Finally, the rise in female labor force participation over the past several decades offers women in particular a way out of marriage that was not as widely available in the past. This is another reason why gray divorce is increasing. At all ages, women are more likely than men to express dissatisfaction with their marriages and to initiate divorce. It is unlikely that women over 50 are more unhappy than in the past, but these women are less likely to be financially dependent on their husbands and more likely to have the resources to call it quits.
Gray divorce is a recent phenomenon and scholars are just beginning to investigate its antecedents and consequences. For the most part, factors traditionally associated with divorce also appear to be predictive of gray divorce. But there is one notable exception: education. As noted above, on average, education tends to be protective against divorce. As a proxy for socioeconomic status, it is indicative of financial security. Education facilitates economic security, which helps to stabilize marriages. Not surprisingly, many couples who get divorced point to disputes over money as the reason why they broke up. Having plenty of money means one less thing for couples to fight about.
But this linkage only holds for younger and middle aged adults. For older adults, the risk of divorce does not differ much by education level. A college degree does not provide protection against later life divorce. The older college graduate, even one in a first marriage, faces essentially the same divorce rate as the older high school graduate.
Perhaps the economic advantages that stabilized college graduates' marriages in the child-raising years now work in the opposite direction, making it financially possible for dissatisfied couples to split up, whereas those with fewer resources (i.e., the high school educated) feel compelled to stay together for financial reasons. Their careers are winding down, and they would not have time to recoup the economic losses often associated with divorce. Nor may they be as likely to have the savings cushion to minimize the financial shock.
Alternatively, this pattern simply may reflect the fact that for older adults, the level of financial resources one has is less tied to education level. It is younger cohorts for whom education level is closely linked to earnings (which is why so many young people are pursuing a college degree).

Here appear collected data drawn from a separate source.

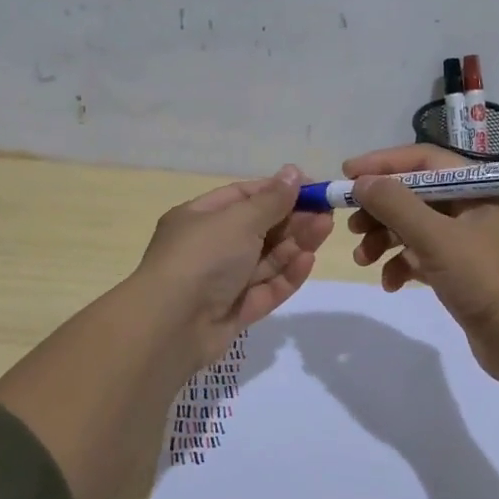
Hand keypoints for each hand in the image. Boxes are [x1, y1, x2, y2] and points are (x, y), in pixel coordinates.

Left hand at [136, 165, 333, 365]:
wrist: (170, 326)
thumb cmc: (202, 258)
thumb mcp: (238, 220)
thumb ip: (271, 200)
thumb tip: (293, 172)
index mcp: (199, 218)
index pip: (243, 197)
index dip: (278, 191)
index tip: (312, 188)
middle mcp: (210, 248)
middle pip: (259, 229)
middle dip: (293, 219)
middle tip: (327, 211)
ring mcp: (222, 282)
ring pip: (266, 259)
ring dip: (295, 244)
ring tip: (325, 229)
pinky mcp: (235, 312)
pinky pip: (265, 289)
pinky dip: (286, 275)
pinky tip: (308, 260)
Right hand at [344, 145, 498, 382]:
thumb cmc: (487, 280)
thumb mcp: (437, 238)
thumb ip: (395, 205)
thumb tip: (361, 181)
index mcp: (481, 187)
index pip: (424, 160)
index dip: (383, 164)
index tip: (347, 175)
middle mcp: (478, 207)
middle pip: (417, 194)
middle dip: (381, 210)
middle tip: (351, 226)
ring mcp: (472, 241)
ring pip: (418, 227)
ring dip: (386, 240)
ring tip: (362, 260)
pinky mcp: (466, 271)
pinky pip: (426, 256)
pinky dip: (404, 265)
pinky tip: (390, 284)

The role of education for economic security differs across cohorts, and this has ramifications for how education is linked to the risk of divorce across the life course.
The consequences of a gray divorce are also likely to be different than those of early divorce. For individuals in their prime, people who are healthy and financially secure, divorce can bring a new lease on life. Spouses who felt tied down and constrained are now able to pursue their own goals, reinventing themselves in their third age.
At the other end of the spectrum, those without adequate economic resources or who are in poor health face a tremendous struggle following divorce. Now they must go it alone without the buffer of social and economic support that spouses provide. Older adults are unlikely to recoup financial losses associated with divorce, and this is particularly true for women who were out of the labor force for decades. A woman who divorces in her 20s and 30s may experience a financial loss, but she has time to improve her earnings power, often through increased education or longer work hours, and she also has a better chance of remarrying someone with higher income than her first husband. For older women, the time horizon is simply too short — they can’t spend 20 years in the labor force building up their savings.
Our research shows that, on average, gray divorceds have only 20 percent as much wealth as older married couples. Older divorceds are also disadvantaged relative to widoweds. The net wealth of those who were widowed after age 50 is more than twice as high as the net wealth of gray divorceds. In short, individuals who divorce later in life and remain single typically do not enjoy the economic cushion that marrieds and even widoweds experience. And Social Security payments do not close the gap — on average, gray divorceds can count on less than $14,000 per year from Social Security.
Today, one out of every four people experiencing divorce is over age 50. Nearly one in ten is 65 or older. This raises critical questions about how gray divorce is reshaping the aging experience in the US. Although for some older adults a gray divorce may be liberating, for others who are less advantaged it is a devastating experience with long-term negative consequences for their own lives and for society as a whole. It is essential that we investigate in more detail the distinctive dynamics of late life divorce, along with the factors that allow some adults, but not others, to successfully steer their marriages through the new terrain of aging in contemporary America.